Chicha

Sam Calagione, left, and two professors chew corn to make chicha, a beer. Photo by Ryan Collerd for The New York Times.

Sam Calagione, left, and Pat McGovern, right, chew corn to make chicha, a beer. Photo by Ryan Collerd for The New York Times.

The transformation of corn (maize) into beer or chicha was a monumental achievement of the early Americans, comparable to the conversion of cacao fruit and beans into a beverage. Like cacao, Chicha, too, was to become an elite beverage that powered its own “Neolithic Revolution.” Wherever it went, from Central to South America, it became imbued with social, economic, and supernatural significance.
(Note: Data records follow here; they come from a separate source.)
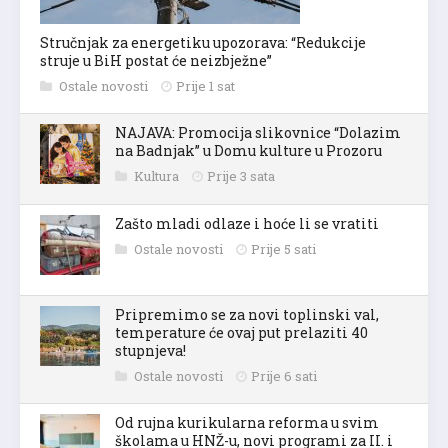
Stručnjak za energetiku upozorava: “Redukcije
struje u BiH postat će neizbježne”
Ostale novosti
Prije 1 sat
NAJAVA: Promocija slikovnice “Dolazim
na Badnjak” u Domu kulture u Prozoru
Kultura
Prije 3 sata
Zašto mladi odlaze i hoće li se vratiti
Ostale novosti
Prije 5 sati
Pripremimo se za novi toplinski val,
temperature će ovaj put prelaziti 40
stupnjeva!
Ostale novosti
Prije 6 sati
Od rujna kurikularna reforma u svim
školama u HNŽ-u, novi programi za II. i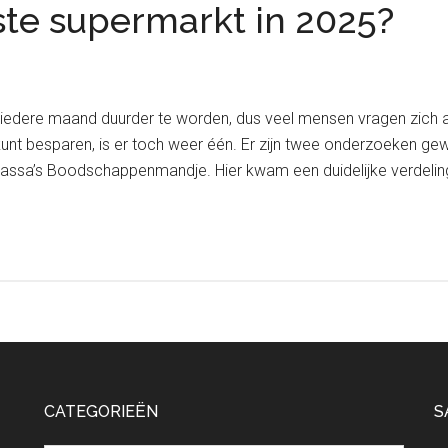
te supermarkt in 2025?
iedere maand duurder te worden, dus veel mensen vragen zich a
 kunt besparen, is er toch weer één. Er zijn twee onderzoeken g
sa’s Boodschappenmandje. Hier kwam een duidelijke verdeling
CATEGORIEËN
S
The earliest pottery from South America, dating back to ca. 5000 B.P., was likely intended for chichas, primarily made from corn but also manioc, wild fruits, cacti, potatoes, ad infin.
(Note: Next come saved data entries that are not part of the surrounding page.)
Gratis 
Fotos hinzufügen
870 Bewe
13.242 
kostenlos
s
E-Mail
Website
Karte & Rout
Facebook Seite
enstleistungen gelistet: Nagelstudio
Chicha’s importance in the social and religious world of Archaic America can best be appreciated by focusing on the drink’s central role in the much later Inca empire of Peru.

Corn (Zea mays) was a sacred crop for the Incas and their predecessors. Chicha, in particular, was considered very high status. In late prehistory, huge local and state farms, the majority on steep, terraced hill slopes and irrigated plains of the deserts and valleys, were dedicated to the production of corn. This work was largely powered by chicha, viz., the local populaces carried out the work in exchange for chicha and other benefits from the their rulers. Chicha was consumed in great quantities during and after the work, making for a festive mood of singing, dancing, and joking.
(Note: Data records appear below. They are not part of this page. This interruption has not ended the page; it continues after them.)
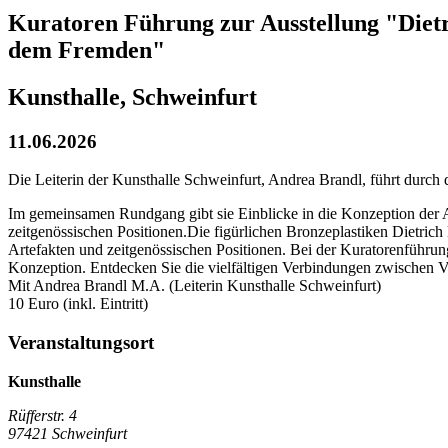
Kuratoren Führung zur Ausstellung "Diet
dem Fremden"
Kunsthalle, Schweinfurt
11.06.2026
Die Leiterin der Kunsthalle Schweinfurt, Andrea Brandl, führt durch 
Im gemeinsamen Rundgang gibt sie Einblicke in die Konzeption der Au
zeitgenössischen Positionen.Die figürlichen Bronzeplastiken Dietrich
Artefakten und zeitgenössischen Positionen. Bei der Kuratorenführung
Konzeption. Entdecken Sie die vielfältigen Verbindungen zwischen
Mit Andrea Brandl M.A. (Leiterin Kunsthalle Schweinfurt)
10 Euro (inkl. Eintritt)
Veranstaltungsort
Kunsthalle
Rüfferstr. 4
97421 Schweinfurt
Chicha was offered to gods and ancestors, much like other fermented beverages around the world were. For example, at the Incan capital of Cuzco, the king poured chicha into a gold bowl at the navel of the universe, an ornamental stone dais with throne and pillar, in the central plaza. The chicha cascaded down this “gullet of the Sun God” to the Temple of Sun, as awestruck spectators watched the high god quaff the precious brew. At most festivals, ordinary people participated in days of prodigious drinking after the main feast, as the Spanish looked on aghast at the drunkenness.

Human sacrifices first had to be rubbed in the dregs of chicha, and then tube-fed with more chicha for days while lying buried alive in tombs. Special sacred places, scattered throughout the empire, and mummies of previous kings and ancestors were ritually bathed in maize flour and presented with chicha offerings, to the accompaniment of dancing and panpipe music. Even today, people Peruvians sprinkle some chicha to “mother earth” from the communal cup when they sit down together to drink; the cup then proceeds in the order of each drinker’s social status, as an unending succession of toasts are offered.

Our latest endeavor with Dogfish Head was to make a truly American corn beer or chicha by chewing the native Peruvian red corn, spitting it out, and fermenting. Pepper berries and strawberries piquant and aromatic touches, and made for a delicious beverage which was a hit at the 2009 Great American Beer Festival and other events.